Gajewski reviewed for us the path last week to the Big 12 Championship. It started last Thursday with the first round game against seven seed Kansas, a team the Cowgirls swept and Oklahoma State came in on a five-game losing streak with two to Florida State and three to the 48-1 Sooners.

“I think what we have to think about was that Kansas game I knew would be the hardest of the week,” Gajewski said. “We had lost five in a row to two of the best teams in the country. We didn’t play well and when you don’t play well especially against good teams then you get beat. Our girls were mad, upset, and I knew that Kansas game would be tough because here they were sitting at the bottom of the conference.”

It was and Oklahoma State only won 2-0. The next day was much better a 6-1 win over Texas, fourth of the season for the Cowgirls over Texas. Oklahoma State started with two runs early on a couple of close but reviewed and upheld calls.

Marshall Levenson - Pokes Report
Gajewski has never flipped off an umpire, but he explained he’s been in that moment before.

“Going into that Texas game where (Texas coach) Mike White lost his ----, I felt so calm. I even turned to somebody in the dugout and said, ‘I’ve been there,’” Gajewski said of the incident where the Texas coach was ejected and then used inappropriate sign language (the middle finger) on the way off the diamond. “I haven’t been there where I ended it like that, but I’ve been there where everyone and everything is going against you, and you lose it. I’ve gotten better.”

Then the 4-3 extra-inning win over Oklahoma for the title. Gajewski agreed the swagger was back after Texas, but he says that book sent to him by Brian Cain. Cain works with Florida State’s team and others and Gajewski had connected to him through a friend and mentor. Cain had shared somethings with Gajewski that he had shared with his team. Now, here comes this audio book the night before the Big 12 Championship and Gajewski goes all in.

“I put my phone on airplane mode and even put it in the shower so texts wouldn’t interrupt me and I listened to the entire thing, an hour and 15 minutes,” the coach said on Friday evening.

The book is written by Dr. Rod Gilbert and based on his 30-years of working with teams and athletes and one portion of it hit Gajewski as if it was written in raised text or italics or on tape as if it was narrated by James Earl Jones.

“The part about the mental emergency brake hit me and I thought that is where we are playing like we have an emergency brake on and you can’t play like that,” Gajewski said. “You can’t coach that way either.

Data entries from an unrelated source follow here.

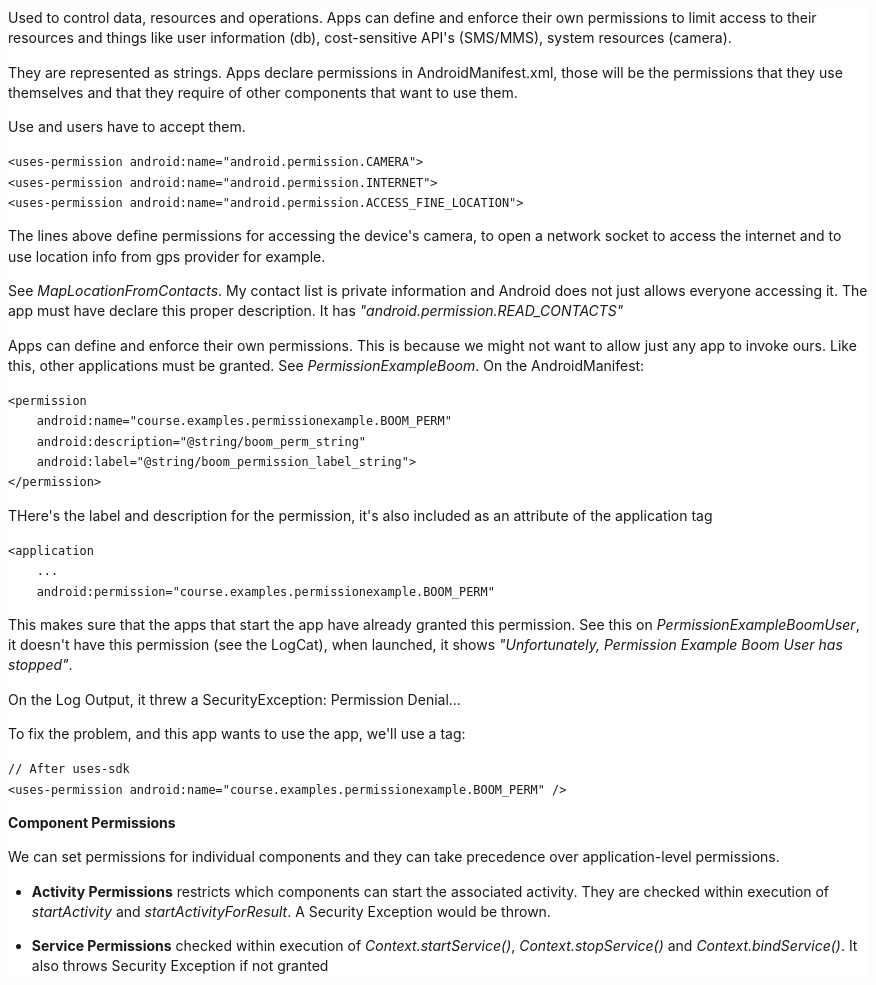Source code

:Used to control data, resources and operations. Apps can define and enforce their own permissions to limit access to their resources and things like user information (db), cost-sensitive API's (SMS/MMS), system resources (camera).

They are represented as strings. Apps declare permissions in AndroidManifest.xml, those will be the permissions that they use themselves and that they require of other components that want to use them.

Use *<uses-permission>* and users have to accept them.

    <uses-permission android:name="android.permission.CAMERA">
    <uses-permission android:name="android.permission.INTERNET">
    <uses-permission android:name="android.permission.ACCESS_FINE_LOCATION">

The lines above define permissions for accessing the device's camera, to open a network socket to access the internet and to use location info from gps provider for example.

See *MapLocationFromContacts*. My contact list is private information and Android does not just allows everyone accessing it. The app must have declare this proper description. It has *"android.permission.READ_CONTACTS"*

Apps can define and enforce their own permissions. This is because we might not want to allow just any app to invoke ours. Like this, other applications must be granted. See *PermissionExampleBoom*. On the AndroidManifest:

    <permission
        android:name="course.examples.permissionexample.BOOM_PERM"
        android:description="@string/boom_perm_string"
        android:label="@string/boom_permission_label_string">
    </permission>

THere's the label and description for the permission, it's also included as an attribute of the application tag

    <application
        ...
        android:permission="course.examples.permissionexample.BOOM_PERM"

This makes sure that the apps that start the app have already granted this permission. See this on *PermissionExampleBoomUser*, it doesn't have this permission (see the LogCat), when launched, it shows *"Unfortunately, Permission Example Boom User has stopped"*.

On the Log Output, it threw a SecurityException: Permission Denial...

To fix the problem, and this app wants to use the app, we'll use a *<uses-permission>* tag:

    // After uses-sdk
    <uses-permission android:name="course.examples.permissionexample.BOOM_PERM" />

**Component Permissions**

We can set permissions for individual components and they can take precedence over application-level permissions.

* **Activity Permissions** restricts which components can start the associated activity. They are checked within execution of *startActivity* and *startActivityForResult*. A Security Exception would be thrown.

* **Service Permissions** checked within execution of *Context.startService()*, *Context.stopService()* and *Context.bindService()*. It also throws Security Exception if not granted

“The cliff notes version of this story is there is a rich uncle that tells his nephew if you go to college and graduate with highest honors then I will get you any car that you want. He graduated with highest honors and the uncle true to his word got him a red Jaguar. He and his buddy took it out and they could only get it up to 105 (mph) and they took it back to the dealership because they knew it should be able to go faster. The mechanic looked at the nephew and said, ‘so, you’re telling me that you graduated from college with the highest honors and you’ve been driving for five or six years and you don’t know that you shouldn’t be driving with the emergency brake on?’”

The brake came off and the Jaguar topped 150 (mph). Kenny took off the emergency brake coaching. He had his team hear the story and they seemed to understand.

Now, the Cowgirls should have no problems cutting loose later in Stillwater in the NCAA Regional.